Biocompatible hybrids based on nanographene oxide covalently linked to glycolporphyrins: synthesis, characterization and biological evaluation

Abstract

The major limitation in the development of hybrids based on graphene oxide (GO) and porphyrins is their dispersibility and stability in aqueous systems due to the hydrophobic character induced by porphyrins. Most of the previous approaches reported the direct functionalization of GO with polyethylene glycol (PEG) chains followed by the self-assembly of porphyrins by π-π interactions. Here, new hybrids were prepared using porphyrins previously functionalized with different number/types of glycol branches to be covalently attached through esterification to the carboxyl groups of GO sheets of nanometric dimensions. The number of the glycol chains and its relative position in the porphyrin core showed to be fundamental to improve the hybrids dispersion and stability in aqueous solutions.
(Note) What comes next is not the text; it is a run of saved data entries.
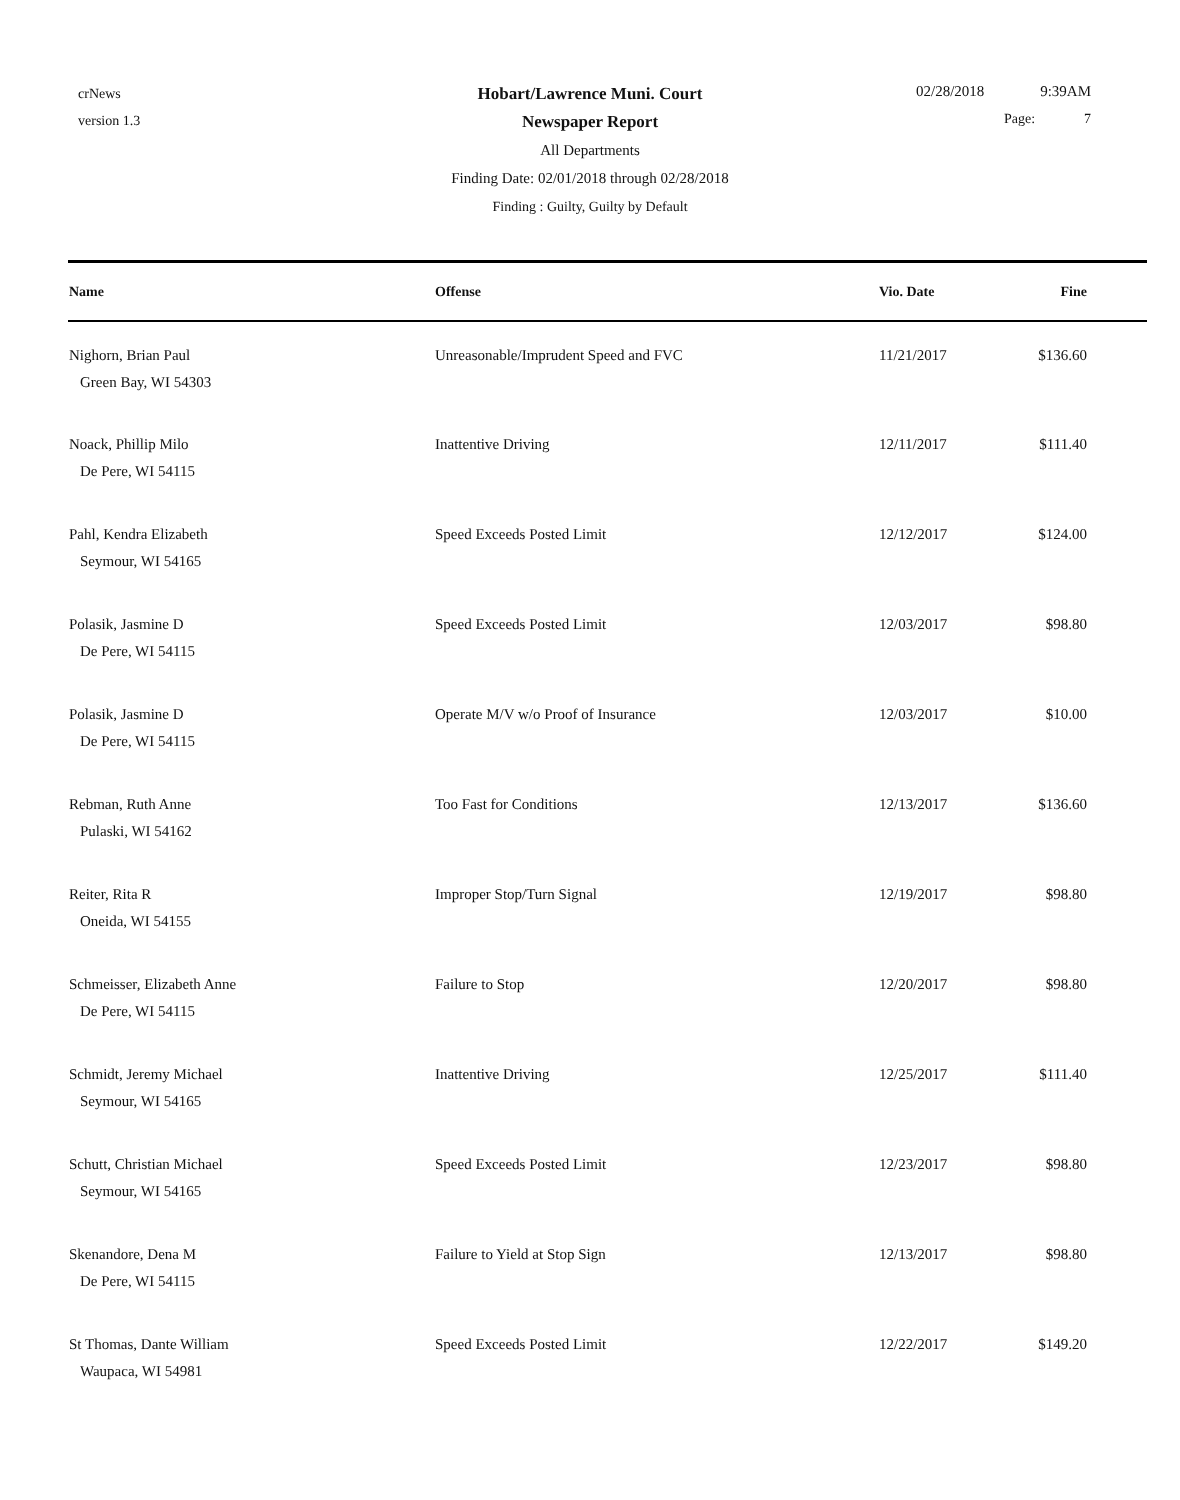crNews
version 1.3
Hobart/Lawrence Muni. Court
Newspaper Report
All Departments
Finding Date: 02/01/2018 through 02/28/2018
Finding : Guilty, Guilty by Default
02/28/2018 9:39AM
Page: 7
| Name | Offense | Vio. Date | Fine |
| --- | --- | --- | --- |
| Nighorn, Brian Paul Green Bay, WI 54303 | Unreasonable/Imprudent Speed and FVC | 11/21/2017 | $136.60 |
| Noack, Phillip Milo De Pere, WI 54115 | Inattentive Driving | 12/11/2017 | $111.40 |
| Pahl, Kendra Elizabeth Seymour, WI 54165 | Speed Exceeds Posted Limit | 12/12/2017 | $124.00 |
| Polasik, Jasmine D De Pere, WI 54115 | Speed Exceeds Posted Limit | 12/03/2017 | $98.80 |
| Polasik, Jasmine D De Pere, WI 54115 | Operate M/V w/o Proof of Insurance | 12/03/2017 | $10.00 |
| Rebman, Ruth Anne Pulaski, WI 54162 | Too Fast for Conditions | 12/13/2017 | $136.60 |
| Reiter, Rita R Oneida, WI 54155 | Improper Stop/Turn Signal | 12/19/2017 | $98.80 |
| Schmeisser, Elizabeth Anne De Pere, WI 54115 | Failure to Stop | 12/20/2017 | $98.80 |
| Schmidt, Jeremy Michael Seymour, WI 54165 | Inattentive Driving | 12/25/2017 | $111.40 |
| Schutt, Christian Michael Seymour, WI 54165 | Speed Exceeds Posted Limit | 12/23/2017 | $98.80 |
| Skenandore, Dena M De Pere, WI 54115 | Failure to Yield at Stop Sign | 12/13/2017 | $98.80 |
| St Thomas, Dante William Waupaca, WI 54981 | Speed Exceeds Posted Limit | 12/22/2017 | $149.20 |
The best performing hybrids were characterized by transmission electron microscopy, X-ray photoelectron spectroscopy, Fourier transform infrared, UV-Vis absorption and fluorescence spectroscopy. The in vitro biocompatibility assessment of these hybrids was conducted using human Saos-2 cells. Their effects on cell proliferation and viability, the generation of reactive oxygen species as well as the cell morphology after cell uptake were analysed. The results demonstrate the biocompatibility of these hybrid nanomaterials with human Saos-2 cells, which is very promising for future application in biomedicine namely in cancer therapy.